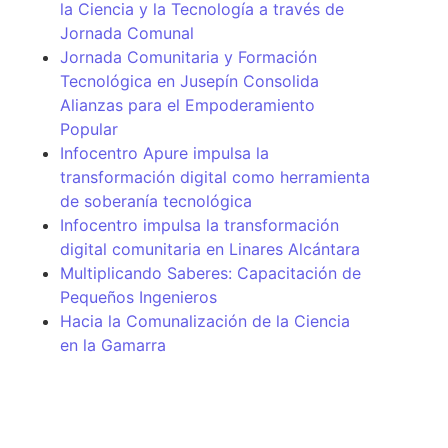
la Ciencia y la Tecnología a través de
Jornada Comunal
Jornada Comunitaria y Formación
Tecnológica en Jusepín Consolida
Alianzas para el Empoderamiento
Popular
Infocentro Apure impulsa la
transformación digital como herramienta
de soberanía tecnológica
Infocentro impulsa la transformación
digital comunitaria en Linares Alcántara
Multiplicando Saberes: Capacitación de
Pequeños Ingenieros
Hacia la Comunalización de la Ciencia
en la Gamarra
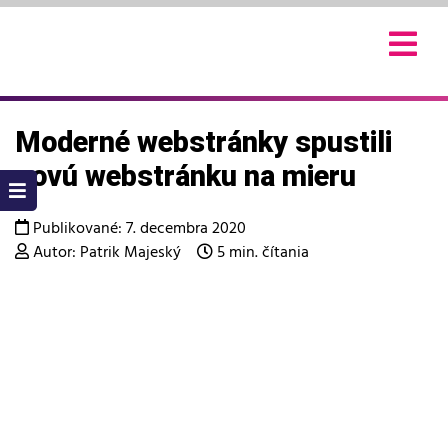
Skip
to
content
Moderné webstránky spustili
novú webstránku na mieru
Publikované: 7. decembra 2020
Autor: Patrik Majeský
5 min. čítania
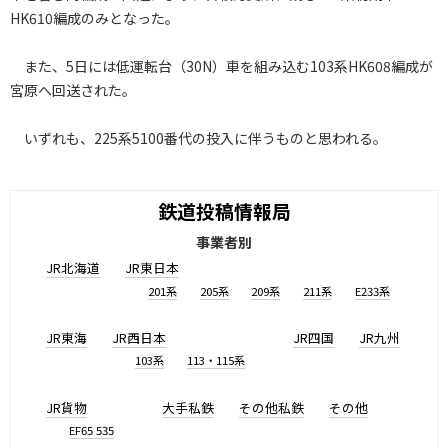
HK610編成のみとなった。
また、5日には低運転台（30N）車を組み込む103系HK608編成が
宮原へ回送された。
いずれも、225系5100番代の投入に伴うものと思われる。
鉄道投稿情報局
事業者別
JR北海道
JR東日本
201系
205系
209系
211系
E233系
JR東海
JR西日本
JR四国
JR九州
103系
113・115系
JR貨物
大手私鉄
その他私鉄
その他
EF65 535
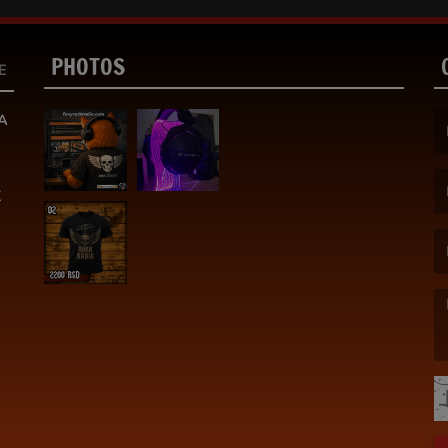
PHOTOS
E
A
(F
K
(E
(M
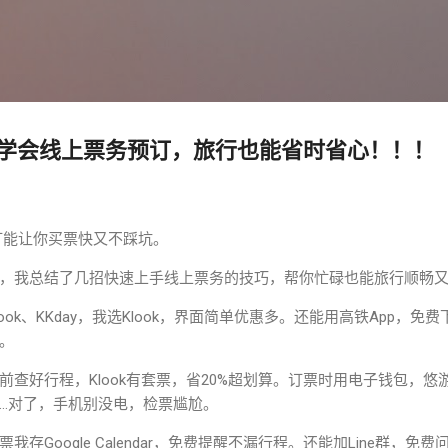
跳至主要内容
学会线上票务预订，旅行也能省时省心！！！
订能让你买票快又不踩坑。
，我总结了几招快速上手线上票务的技巧，帮你忙碌也能旅行顺畅
ok、KKday，我选Klook，界面简单优惠多。还能用高铁App，
。
前查好行程，Klook有套票，省20%超划算。订票时用电子钱包，
…对了，手机别没电，检票尴尬。
存Google Calendar，免费提醒不漏行程。还能加Line群，免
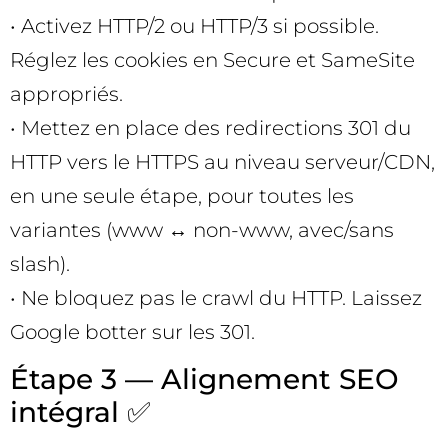
• Activez HTTP/2 ou HTTP/3 si possible.
Réglez les cookies en Secure et SameSite
appropriés.
• Mettez en place des redirections 301 du
HTTP vers le HTTPS au niveau serveur/CDN,
en une seule étape, pour toutes les
variantes (www ↔ non-www, avec/sans
slash).
• Ne bloquez pas le crawl du HTTP. Laissez
Google botter sur les 301.
Étape 3 — Alignement SEO
intégral ✅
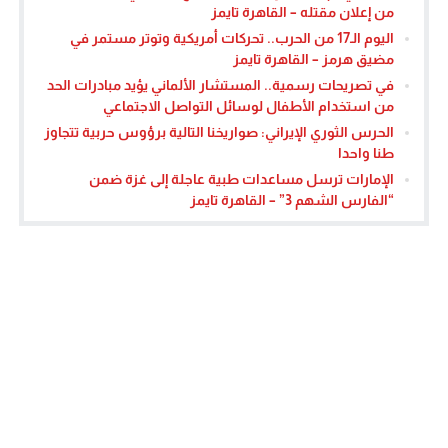
من إعلان مقتله – القاهرة تايمز
اليوم الـ17 من الحرب.. تحركات أمريكية وتوتر مستمر في
مضيق هرمز – القاهرة تايمز
في تصريحات رسمية.. المستشار الألماني يؤيد مبادرات الحد
من استخدام الأطفال لوسائل التواصل الاجتماعي
الحرس الثوري الإيراني: صواريخنا التالية برؤوس حربية تتجاوز
طنا واحدا
الإمارات ترسل مساعدات طبية عاجلة إلى غزة ضمن
“الفارس الشهم 3” – القاهرة تايمز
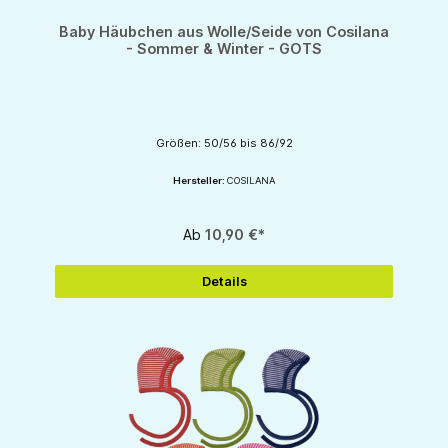
Baby Häubchen aus Wolle/Seide von Cosilana
- Sommer & Winter - GOTS
Größen: 50/56 bis 86/92
Hersteller:
COSILANA
Ab
10,90 €*
Details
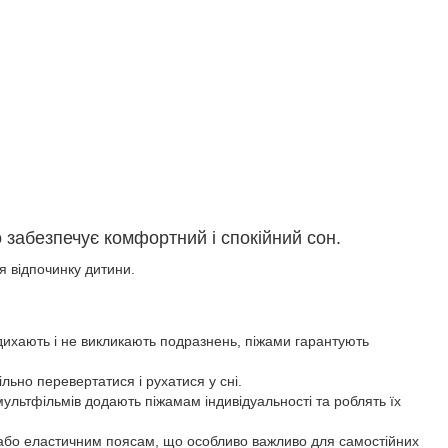
забезпечує комфортний і спокійний сон.
ля відпочинку дитини.
о дихають і не викликають подразнень, піжами гарантують
льно перевертатися і рухатися у сні.
 мультфільмів додають піжамам індивідуальності та роблять їх
м або еластичним поясам, що особливо важливо для самостійних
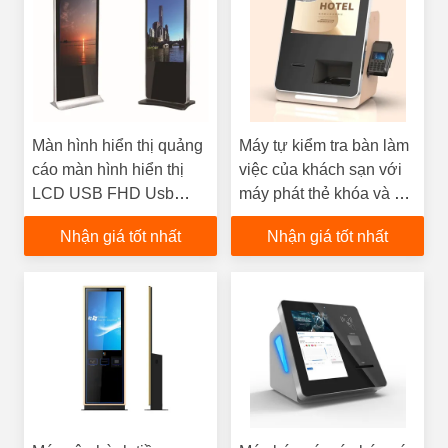
Màn hình hiển thị quảng
Máy tự kiểm tra bàn làm
cáo màn hình hiển thị
việc của khách sạn với
LCD USB FHD Usb
máy phát thẻ khóa và kết
trong nhà Bảng hiệu kỹ
nối Bluetooth
Nhận giá tốt nhất
Nhận giá tốt nhất
thuật số Tầng đứng 55
inch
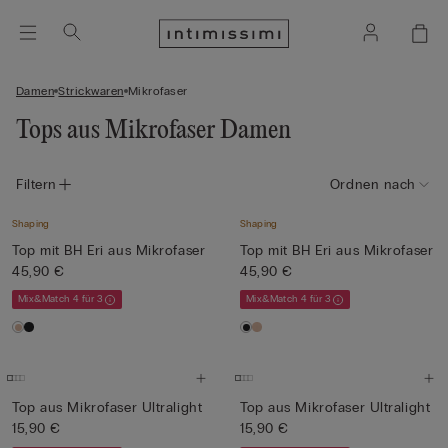
Damen
Strickwaren
Mikrofaser
Tops aus Mikrofaser Damen
Filtern
Ordnen nach
Shaping
Shaping
Top mit BH Eri aus Mikrofaser
Top mit BH Eri aus Mikrofaser
45,90 €
45,90 €
Mix&Match 4 für 3
Mix&Match 4 für 3
Top aus Mikrofaser Ultralight
Top aus Mikrofaser Ultralight
15,90 €
15,90 €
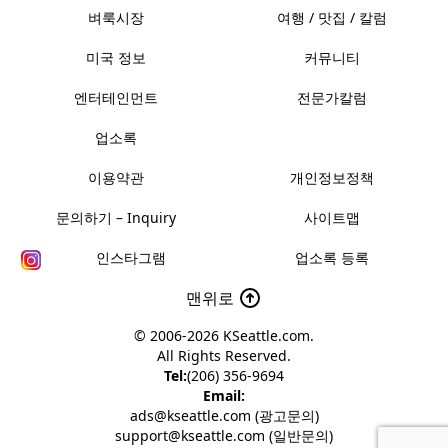
벼룩시장
여행 / 맛집 / 칼럼
미국 정보
커뮤니티
엔터테인먼트
전문가칼럼
업소록
이용약관
개인정보정책
문의하기 – Inquiry
사이트맵
인스타그램
업소록 등록
맨위로
© 2006-2026
KSeattle.com
.
All Rights Reserved.
Tel:
(206) 356-9694
Email:
ads@kseattle.com (광고문의)
support@kseattle.com (일반문의)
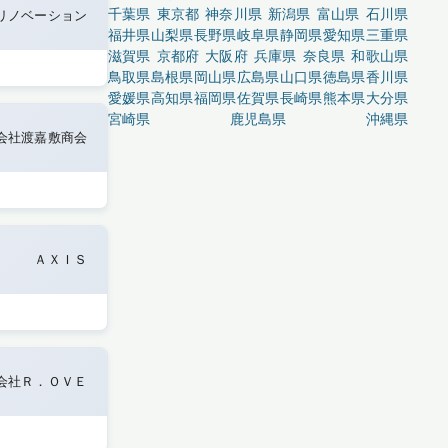
千葉県
東京都
神奈川県
新潟県
富山県
石川県
リノベーション
福井県
山梨県
長野県
岐阜県
静岡県
愛知県
三重県
滋賀県
京都府
大阪府
兵庫県
奈良県
和歌山県
鳥取県
島根県
岡山県
広島県
山口県
徳島県
香川県
愛媛県
高知県
福岡県
佐賀県
長崎県
熊本県
大分県
宮崎県
鹿児島県
沖縄県
会社渡嘉敷商会
ＡＸＩＳ
会社Ｒ．ＯＶＥ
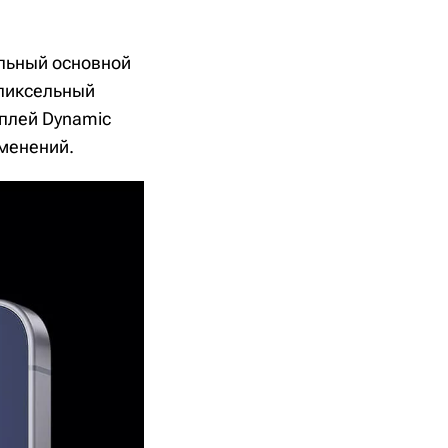
льный основной
апиксельный
плей Dynamic
менений.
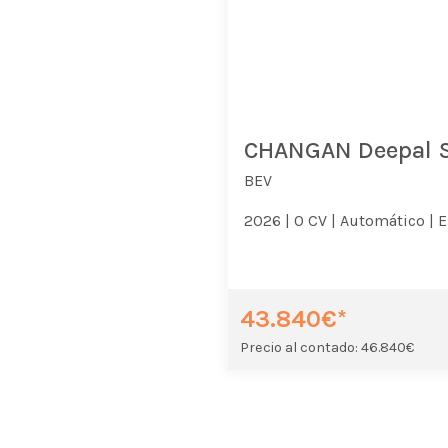
CHANGAN Deepal 
BEV
2026 |
0 CV |
Automático |
E
43.840€*
Precio al contado: 46.840€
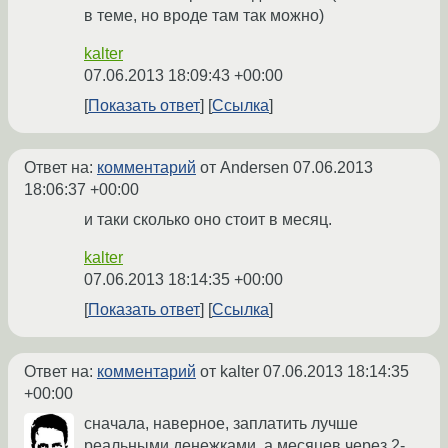
в теме, но вроде там так можно)
kalter
07.06.2013 18:09:43 +00:00
Показать ответ
Ссылка
Ответ на:
комментарий
от Andersen
07.06.2013
18:06:37 +00:00
и таки сколько оно стоит в месяц.
kalter
07.06.2013 18:14:35 +00:00
Показать ответ
Ссылка
Ответ на:
комментарий
от kalter
07.06.2013 18:14:35
+00:00
сначала, наверное, заплатить лучше
реальными денежками. а месяцев через 2-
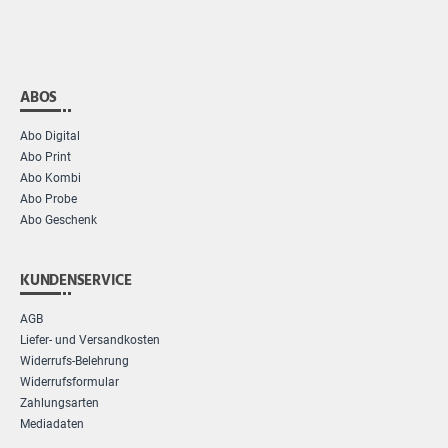
ABOS
Abo Digital
Abo Print
Abo Kombi
Abo Probe
Abo Geschenk
KUNDENSERVICE
AGB
Liefer- und Versandkosten
Widerrufs-Belehrung
Widerrufsformular
Zahlungsarten
Mediadaten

- [THE PROBLEM]: The response must contain each line above that holds the string "hình".

- [THE ANSWER]:
Màn hình hiển thị quảng
cáo màn hình hiển thị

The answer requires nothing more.